§ **Brief**:
Please give the whole listing again exactly, without any of its pictures.

++++ Source material ++++

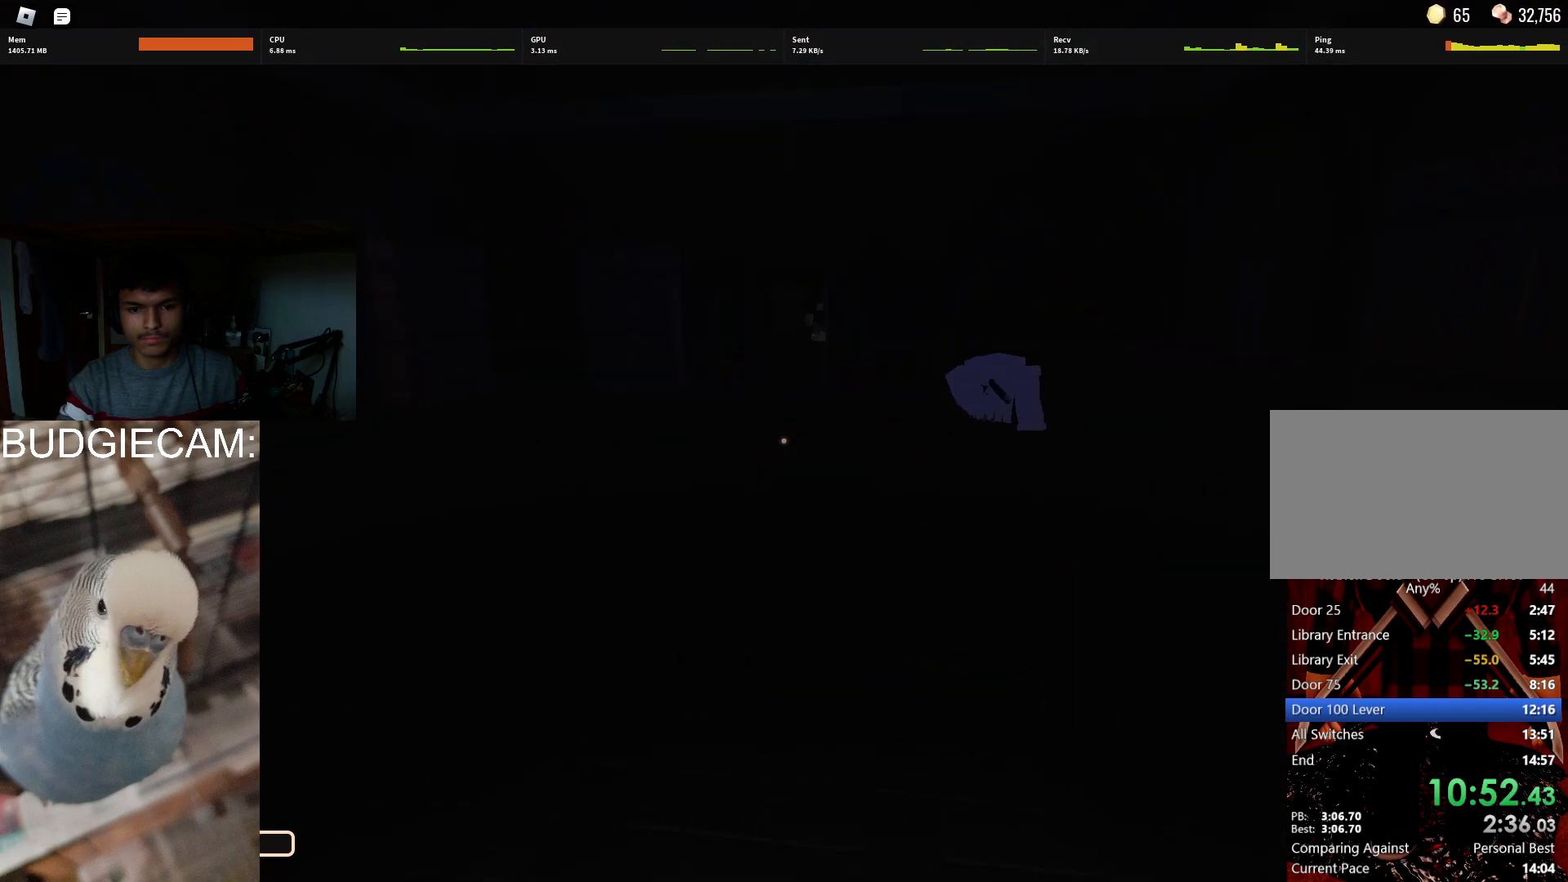
{"keys": ["a", "w"], "mouse": [], "events": [[350, "a", "down"]]}
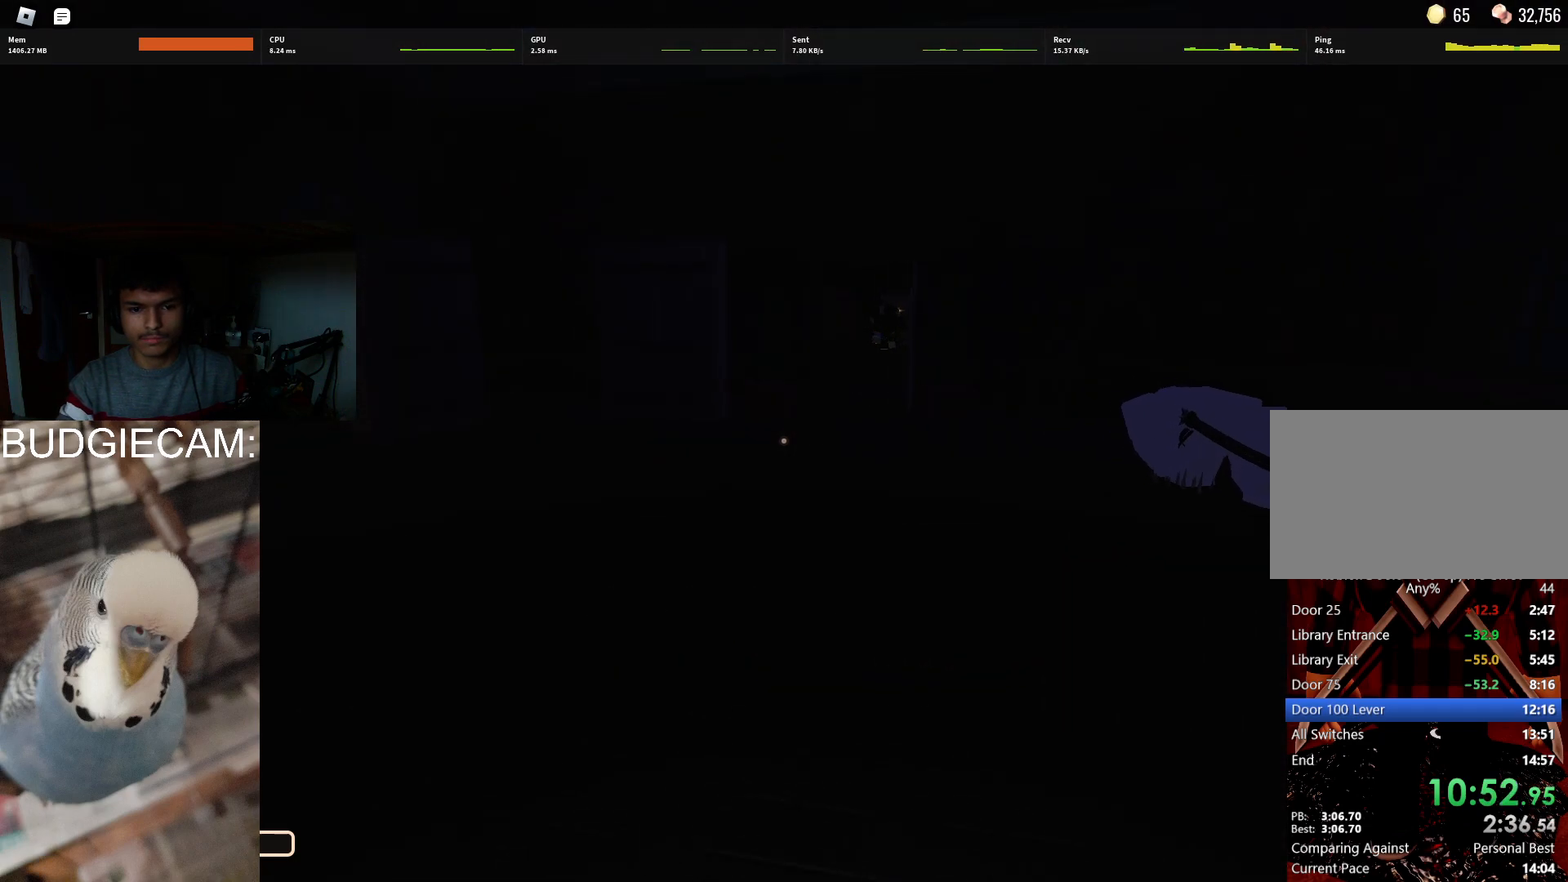
{"keys": [], "mouse": [], "events": [[33, "a", "up"], [133, "a", "down"], [367, "a", "up"], [367, "w", "up"]]}
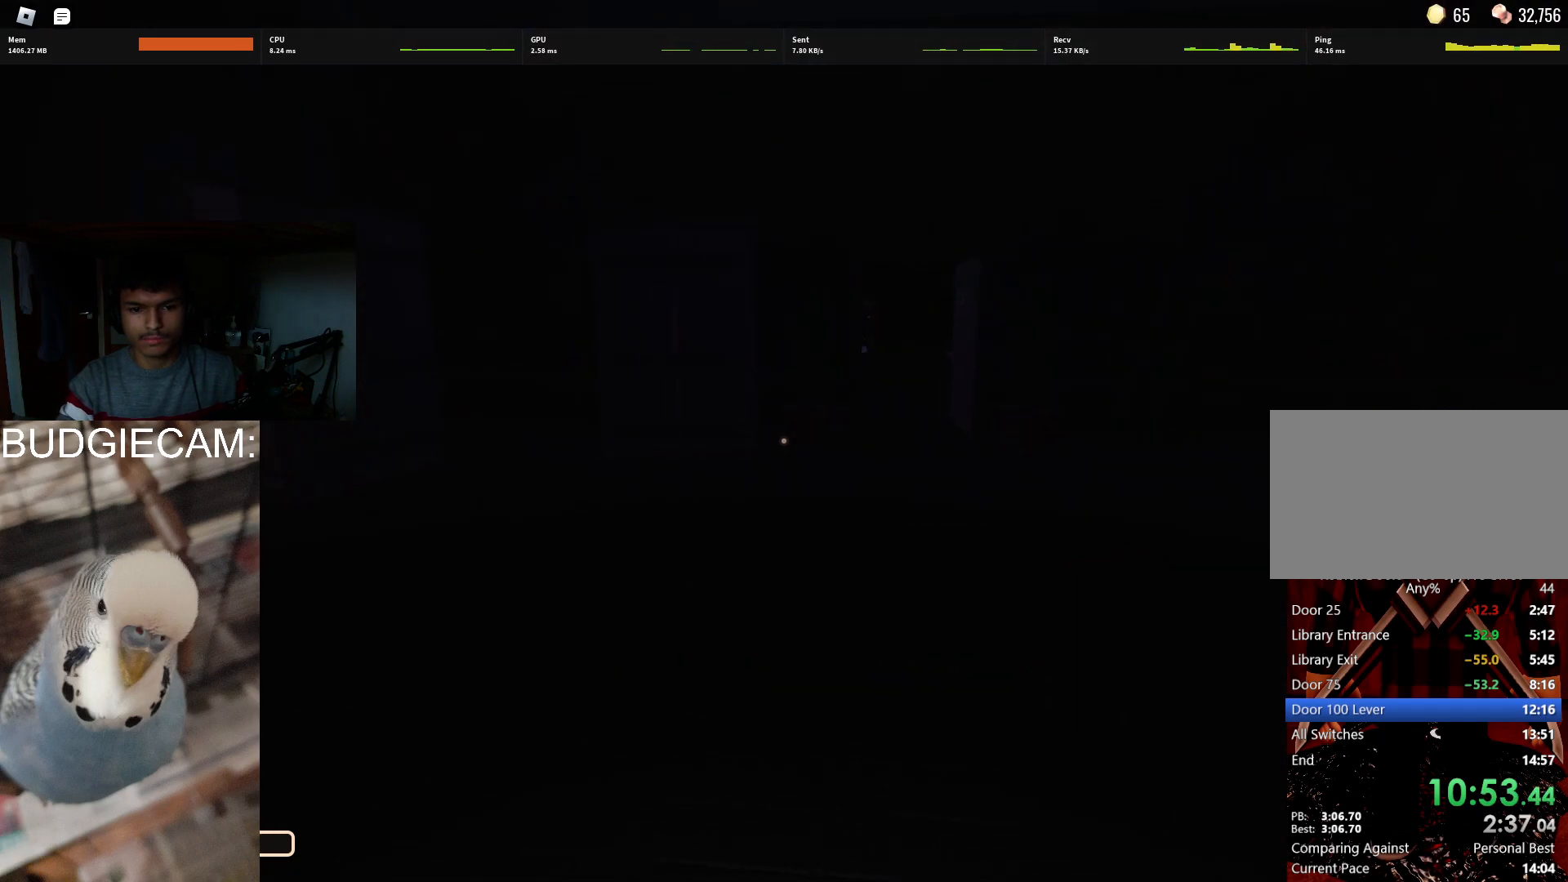
{"keys": [], "mouse": [], "events": [[233, "d", "down"], [283, "w", "down"], [467, "d", "up"], [467, "w", "up"]]}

++++

§ **Answer section**:
{"keys": ["a", "w"], "mouse": [], "events": [[350, "a", "down"]]}
{"keys": [], "mouse": [], "events": [[33, "a", "up"], [133, "a", "down"], [367, "a", "up"], [367, "w", "up"]]}
{"keys": [], "mouse": [], "events": [[233, "d", "down"], [283, "w", "down"], [467, "d", "up"], [467, "w", "up"]]}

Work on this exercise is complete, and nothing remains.